Collected data:
::::::::

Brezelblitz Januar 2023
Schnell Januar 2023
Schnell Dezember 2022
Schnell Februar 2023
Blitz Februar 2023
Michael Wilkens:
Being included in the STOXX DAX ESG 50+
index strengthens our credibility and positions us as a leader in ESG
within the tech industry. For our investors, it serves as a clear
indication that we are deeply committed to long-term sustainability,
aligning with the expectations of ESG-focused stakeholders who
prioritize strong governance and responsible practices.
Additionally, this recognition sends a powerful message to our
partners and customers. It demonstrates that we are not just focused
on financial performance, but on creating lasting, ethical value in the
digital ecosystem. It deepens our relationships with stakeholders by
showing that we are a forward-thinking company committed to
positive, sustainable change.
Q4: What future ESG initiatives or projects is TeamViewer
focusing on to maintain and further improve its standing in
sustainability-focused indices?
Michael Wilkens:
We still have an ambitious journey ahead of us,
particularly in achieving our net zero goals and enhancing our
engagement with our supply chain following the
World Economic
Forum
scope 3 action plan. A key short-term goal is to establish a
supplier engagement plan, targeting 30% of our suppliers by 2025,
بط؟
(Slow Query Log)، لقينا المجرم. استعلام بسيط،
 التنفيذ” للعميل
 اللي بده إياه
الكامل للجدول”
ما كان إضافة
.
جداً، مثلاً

::::::::

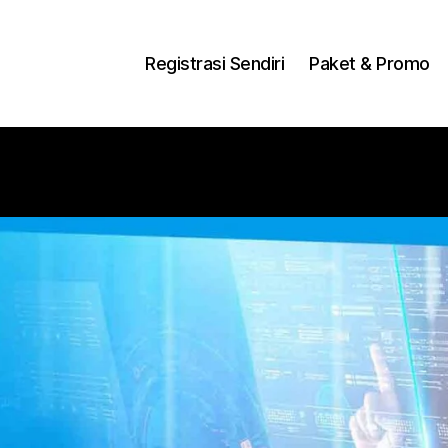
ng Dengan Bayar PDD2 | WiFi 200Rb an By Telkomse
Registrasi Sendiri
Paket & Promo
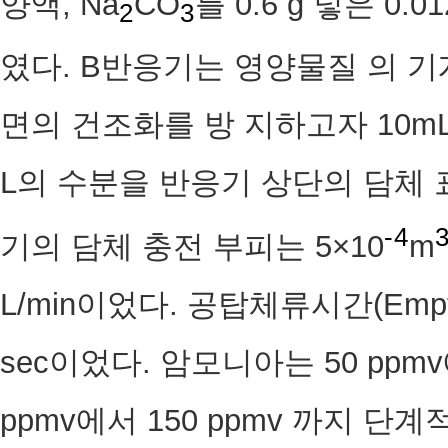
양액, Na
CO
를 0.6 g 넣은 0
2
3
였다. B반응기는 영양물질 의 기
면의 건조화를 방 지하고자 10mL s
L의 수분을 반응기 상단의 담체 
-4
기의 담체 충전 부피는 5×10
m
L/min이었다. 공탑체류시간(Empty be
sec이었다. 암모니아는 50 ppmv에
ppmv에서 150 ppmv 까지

::::::::

PROBLEM DESCRIPTION
Gather all lines with the string "term" from the data.

EXPECTED ANSWER
indication that we are deeply committed to long-term sustainability,
scope 3 action plan. A key short-term goal is to establish a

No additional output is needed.